Question

How do you use the Pythagorean Theorem to find the missing side of the right triangle with the given measures: b = 5, c = 8?

Answer 1

Side A is `sqrt(39)` or 6.244997998.

Explanation:

Right, let write down the Pythagorean Theorem equation or standard form of it. before we plug in the numbers.

`a^2 + b^2 = c^2`

Right, so that is the equation of Pythagorean Theorem. So let plug in the numbers of b and c.

`a^2 + 5^2 = 8^2`

So we have our values of b and c. Now, how do we find the missing number?

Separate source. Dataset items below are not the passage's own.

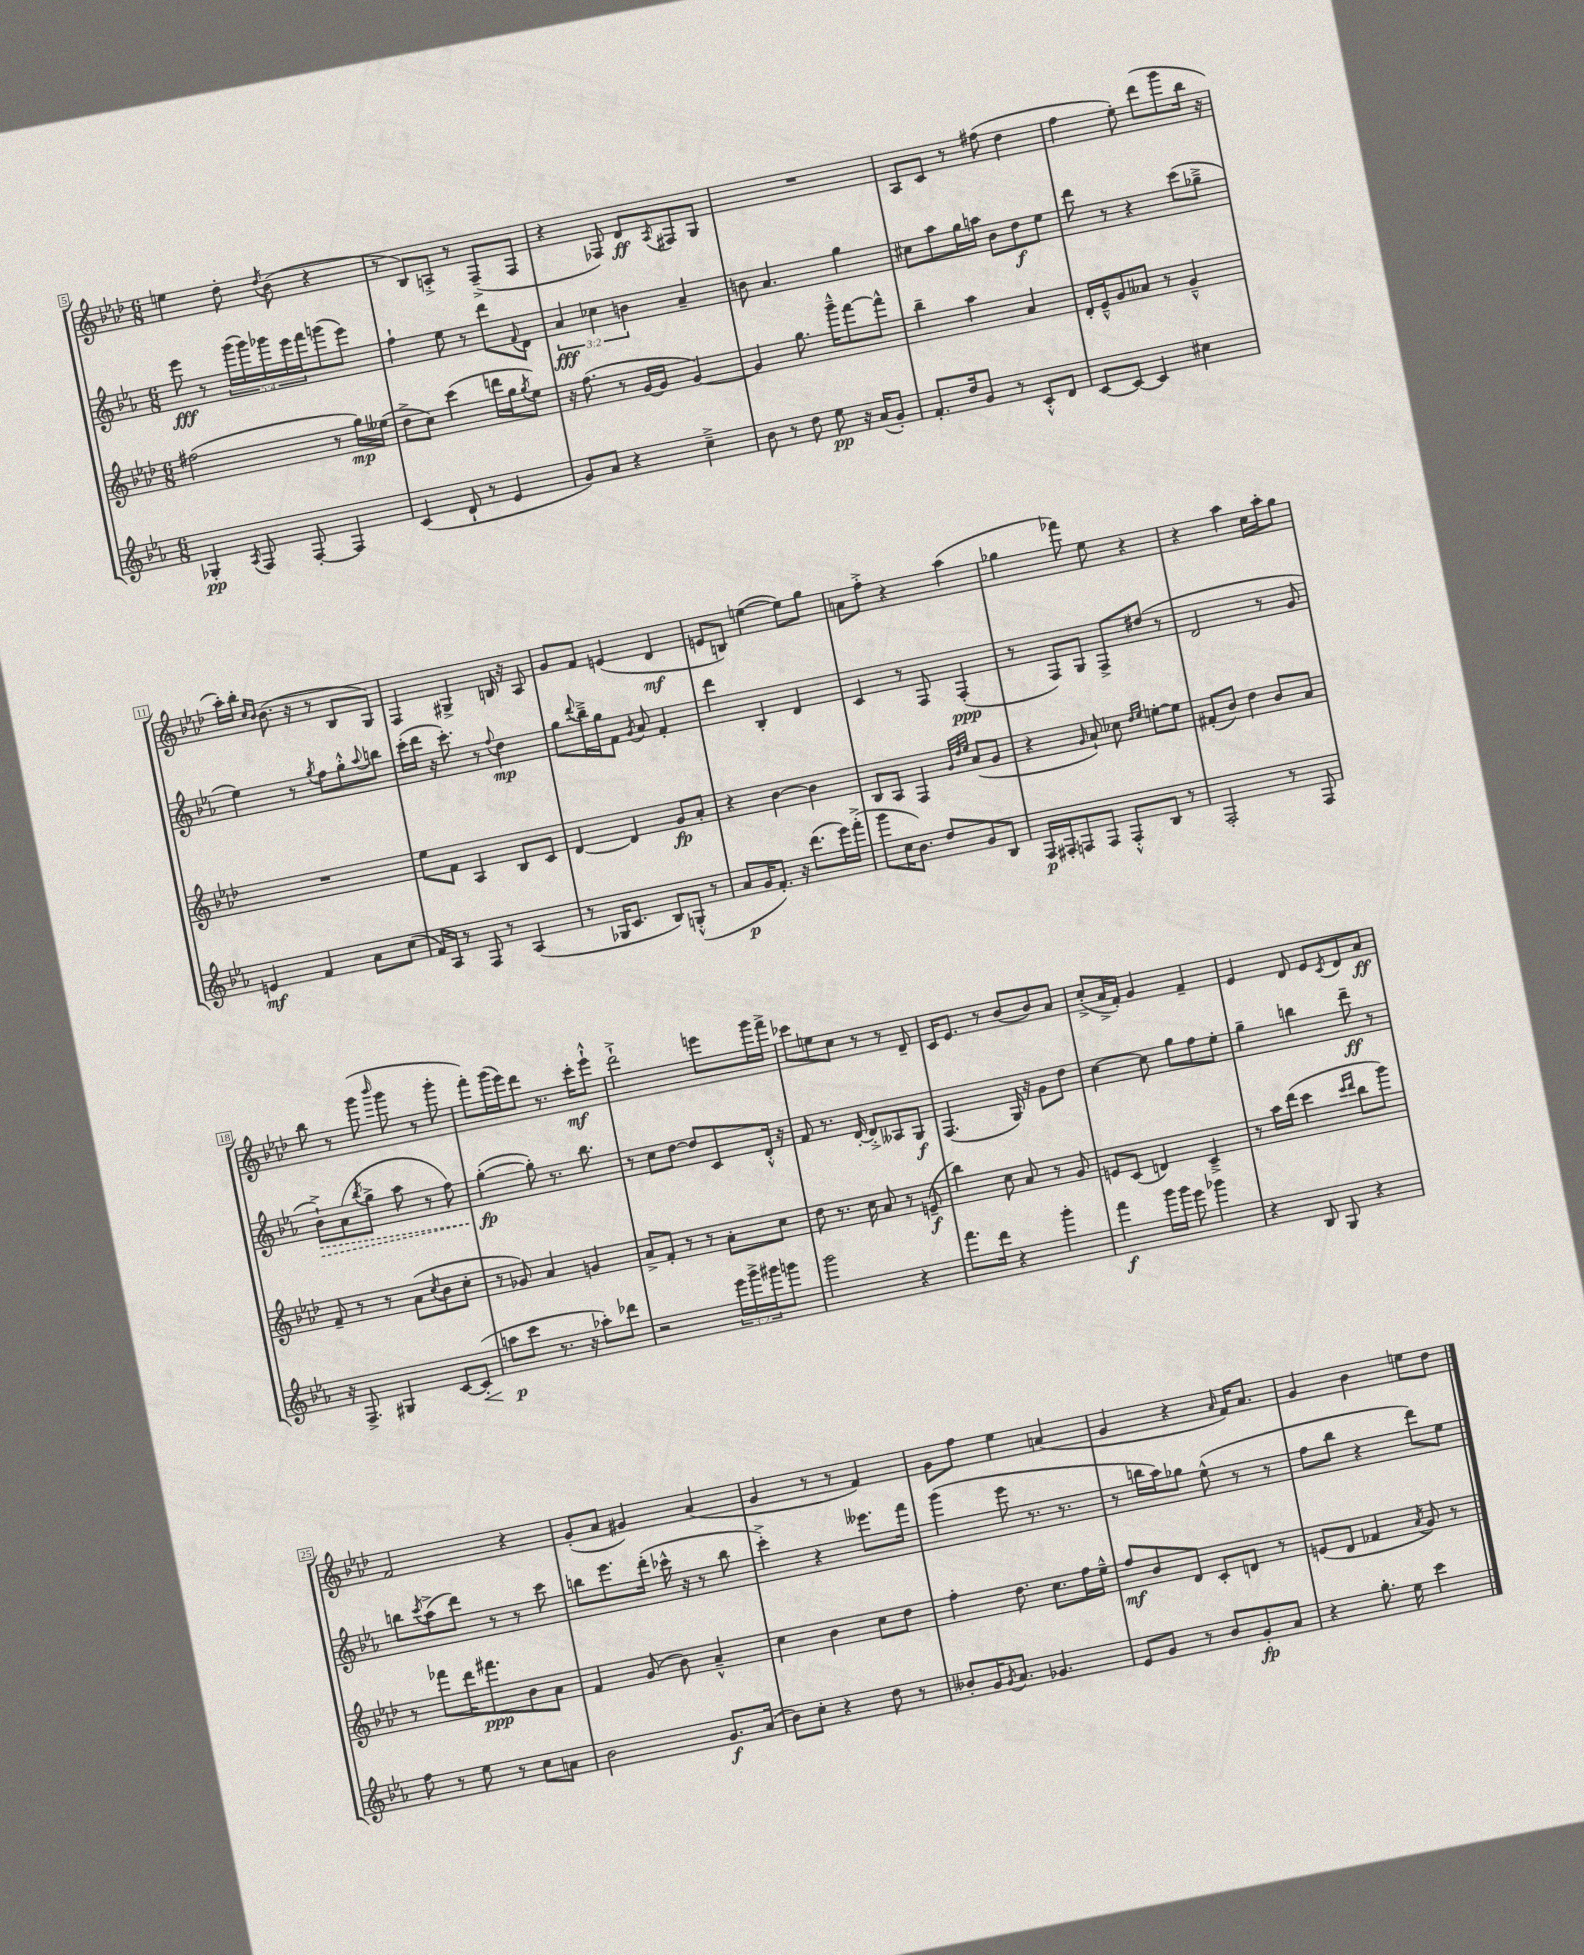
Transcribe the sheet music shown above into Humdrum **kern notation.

**kern	**kern	**kern	**kern
*staff4	*staff3	*staff2	*staff1
*clefG2	*clefG2	*clefG2	*clefG2
*k[b-e-a-]	*k[b-e-a-d-]	*k[b-e-a-]	*k[b-e-a-d-]
*M6/8	*M6/8	*M6/8	*M6/8
4G-'	(2ff#	8eee-	4ee
.	.	8r	.
8qA-	.	.	.
8F	.	(20ggg	8dd-'
.	.	20ggg)	.
.	.	20ggg-	.
.	.	.	8qdd-
[8F'	.	.	(8b-
.	.	20eee-	.
.	.	20fff	.
4F]	8r	(8ggg	4r
.	16gg)	8eee-)	.
.	(16ee--	.	.
=	=	=	=
(4c	8dd-^	4ff`	8r
.	8cc)	.	8B-)
8d`	(4ccc	8ee-	8A'^
8r	.	8r	8r
4e-	16ddd	8ddd	(8F~^
.	16gg	.	.
.	8qgg	8qqf	.
.	8ee-)	8d	8F
=	=	=	=
8g)	16r	6a-	4r
.	(8.ff	.	.
8a-	.	.	.
.	.	6cc-	.
4r	8r	.	8F-)
.	.	6b	.
.	[16g	.	8d-
.	16g]	.	.
.	.	.	8qA-
4cc~^	[4g)	4a-~	8F#
.	.	.	8G
=	=	=	=
8b-	4g]	8b	2.r
8r	.	4.a-	.
8dd	8.gg	.	.
8ee-	.	.	.
.	16ggg~^^	.	.
16r	[8fff	4gg	.
(16a-	.	.	.
8g')	8fff^^]	.	.
=	=	=	=
8.f'	4bb-~	8cc#	8A-
.	.	8aa-	8c
16dd	.	.	.
8g	4aa-	16gg	8r
.	.	16aa	.
8r	.	8b-	(8ff#
8c'^^	4a-	8dd	4dd-
8d	.	8ee-	.
=	=	=	=
[8c	16d-'	8ddd	4ff
.	16e-~^^	.	.
8c_	8g	8r	.
4c]	8a--	4r	8ee-')
.	8r	.	(8ddd-
4cc#	4g~^^	(8ccc	8ggg
.	.	8gg-~^	16bb-
.	.	.	16r
=	=	=	=
4e	2.r	4ee-)	16aa-')
.	.	.	16bb-'
.	.	.	16qqcc
.	.	.	16qqb-
.	.	.	(8.b-
4f	.	8r	.
.	.	.	16r
.	.	8qgg	.
.	.	8ff	8r
8a-	.	8gg'^^	8B-
.	.	8qqaa-	.
(8cc	.	8bb	8G)
=	=	=	=
16f)	8ee-	(16ccc'	4F
16A-	.	16ddd	.
8r	8f	16r	.
.	.	8.ccc')	.
8F	4A-	.	4G#^
8r	.	8r	.
.	.	8qqff	.
(4A-	8B-	4dd	16B
.	.	.	16r
.	8c	.	8A-
=	=	=	=
8r	[4d-	8gg	8g
.	.	8qqddd	.
16G-	.	16bb-~^	8f
8.c	.	16gg	.
.	4d-]	8f	(4e
.	.	8qg	.
8B-)	.	8a-	.
(8G'^^	8g	4f'	4d-
8r	8a-'	.	.
=	=	=	=
8a-	4r	4ddd	8e
16g	.	.	8B)
8.f')	.	.	.
.	[4b-	4B-'	([4ee
16r	.	.	.
(8.ddd	.	.	.
.	4b-]	4d	8ee])
16eee-)	.	.	8gg
(16fff'^	.	.	.
=	=	=	=
8ggg	8B-	4c	8a
16cc	8A-	.	8ff'^
8.b-)	.	.	.
.	4F	8r	4r
8dd	.	8F	.
.	32qqg	.	.
.	32qqdd-	.	.
.	32qqee-	.	.
8g	(8a-	(4F'	(4aa-
8B-	8g	.	.
=	=	=	=
16F	4r	8r	4gg-
16F#'	.	.	.
8F	.	8F)	.
.	16qqg	.	.
8F	8a-`)	8G	8fff-)
8F'^^	8cc-	8F^	8ee-
.	16qqdd-	.	.
.	16qqee-	.	.
8B-	[8ee'	(8dd#	4r
8r	8ee]	8r	.
=	=	=	=
2F'	(8f#'	2d	4r
.	8b-)	.	.
.	4dd-	.	4aa-
8r	8b-	8r	16cc
.	.	.	16aa-'
8F	8a-	8g	8gg
=	=	=	=
16r	8f~	8b-`^)	8bb-
8.F^	.	.	.
.	8r	(8a-	8r
.	.	8qbb-	.
4G#	8r	8gg^	(8ggg
.	.	.	16qqbbb-
.	(8a-	8aa-	8ggg
.	8qcc	.	.
[8c	8b-	8r	8r
(8c']	8cc'	8ff)	8ggg'
=	=	=	=
8aa	8r	([4gg'	8fff')
8ccc	8g-)	.	(16ggg
.	.	.	16eee-)
8.r	4a-	8gg'])	8ddd-
.	.	8.r	8.r
16r	.	.	.
8aa-')	4g	.	.
.	.	8.bb-	16ccc'
8ddd-	.	.	8eee-`^^
=	=	=	=
2r	8a-^	8r	2ddd-`^
.	8f'	8cc	.
.	8r	[8dd	.
.	8r	8dd]	.
24eee-	8a-'	8c	8eee
24ggg^	.	.	.
24ggg#	.	.	.
8ggg	8cc	16d'^^	16ggg
.	.	16r	16fff^
=	=	=	=
2ggg	8dd-	8f	8ccc-
.	8.r	8.r	8ee
.	.	.	8cc
.	16cc	[16d'	.
.	8a-	8d'^]	8r
4r	8r	8A--	8r
.	(8e~	8G	8d-~
=	=	=	=
8.fff	4bb-)	(4.F	16c
.	.	.	8.e-
16ddd	.	.	.
4r	8cc	.	8r
.	8a-	16G)	(8b-
.	.	16r	.
4ggg'	8r	8g	8b-)
.	8g	8dd	8a-
=	=	=	=
4fff	8e	[4cc	(8cc'^
.	(8c	.	16a-^
.	.	.	16f')
16ggg	4d)	8cc]	4g
16ggg	.	.	.
8eee-	.	8gg	.
4ggg-	4c~^	8ff	4f~
.	.	8ee-'	.
=	=	=	=
4r	8r	4gg~	4e-
.	16aa-	.	.
.	(16ddd-	.	.
8B-	4ccc	4bb	8d-
8G	.	.	8e-
.	16qqccc	.	.
.	16qqddd-	.	8qc
4r	8bb-	8ddd~	8d-
.	8ggg)	8r	8a-
=	=	=	=
8ff	8r	8bb	2f
.	.	8qccc	.
8r	8fff-	(8aa-^	.
8ee-	16ddd-	8ddd)	.
.	8.fff#	.	.
8r	.	8r	.
8cc	8b-	8r	4r
8a	8a-	8ccc	.
=	=	=	=
2b-	4f	8bb	(8g'
.	.	8.eee-	8a-
.	(8g	.	4g#)
.	.	(16ddd'	.
.	8b-)	16ccc-^^	.
.	.	16r	.
8.g	4a-~^^	8r	(4a-
.	.	8bb	.
(16a-	.	.	.
=	=	=	=
8b-)	4cc	4ccc'^)	4g
8cc'	.	.	.
4r	4b-	4r	8r
.	.	.	8r
8dd	8cc	8.eee--	4f)
8r	8dd-	.	.
.	.	16fff	.
=	=	=	=
8b--'	4ff'	(4ggg	8g
16g	.	.	8ff
8qg	.	.	.
8.a-	.	.	.
.	8.dd-	8eee-	4ee-
4.g-	.	8.r	.
.	8.cc	.	.
.	.	.	(4a
.	.	8.r	.
.	16ff	.	.
.	16ee-~^^	.	.
=	=	=	=
8e-	8ff	8r	4g
8g	8b-	16bb	.
.	.	16aa-)	.
8r	8d-	8gg-	4r
8b-	8c'	(8ee-^^	.
.	.	.	16qqa-
8g'	8d	8r	16f)
.	.	.	8.a-
8a-	8r	8r	.
=	=	=	=
4r	(8e	8ff	4g
.	8d-	8bb-	.
8.gg'	4f-	4r	4b-
16ee-	.	.	.
.	8qa-	.	.
4ccc	8g)	8ddd)	8ee
.	8r	8ee-	8dd-
==	==	==	==
*-	*-	*-	*-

Well, let simplify thing further by squaring the numbers we have already.

`a^2` + 25 = 64

We will now subtract 25 from both side which gives us:

`a^2` = 39

Now we can square root the answer.

`sqrt(a^2)` = `sqrt(39)`

Now, we are left with this:
a = `sqrt(39)`

Now, I am unsure if you want decimals or not. But if you were to square 39 into your calculator by pressing a few keys, it would give you this unless you switched mode.

On my calculator model of TI-36XPro, I pressed "mode" and went to the bottom and switched from Hathprint to Classic which gives me decimals of square roots.

So the final answer is `sqrt(39)` or the decimal value of `sqrt(39)` is 6.244997998.

Answer 2

`a = sqrt39`

Explanation:

The Pythagorean Theorem is `a^2 + b^2 = c^2`

You can then substitute the numbers b and c to get:
`a^2+5^2=8^2`
`a^2+25=64`

You can then make `a^2` on its own by `-25`
`a^2=39`

Then square root both sides to get:
`a = sqrt39`

Answer 3

If you are finding the hypotenuse

`5^2+8^2=a^2`

`25+64=a^2`

`a=sqrt89`

a=9.433981132

If `c` is the hypotenuse then

`8^2-5^2=a^2`

`64-25=a^2`

`a=sqrt39`

a=6.244997998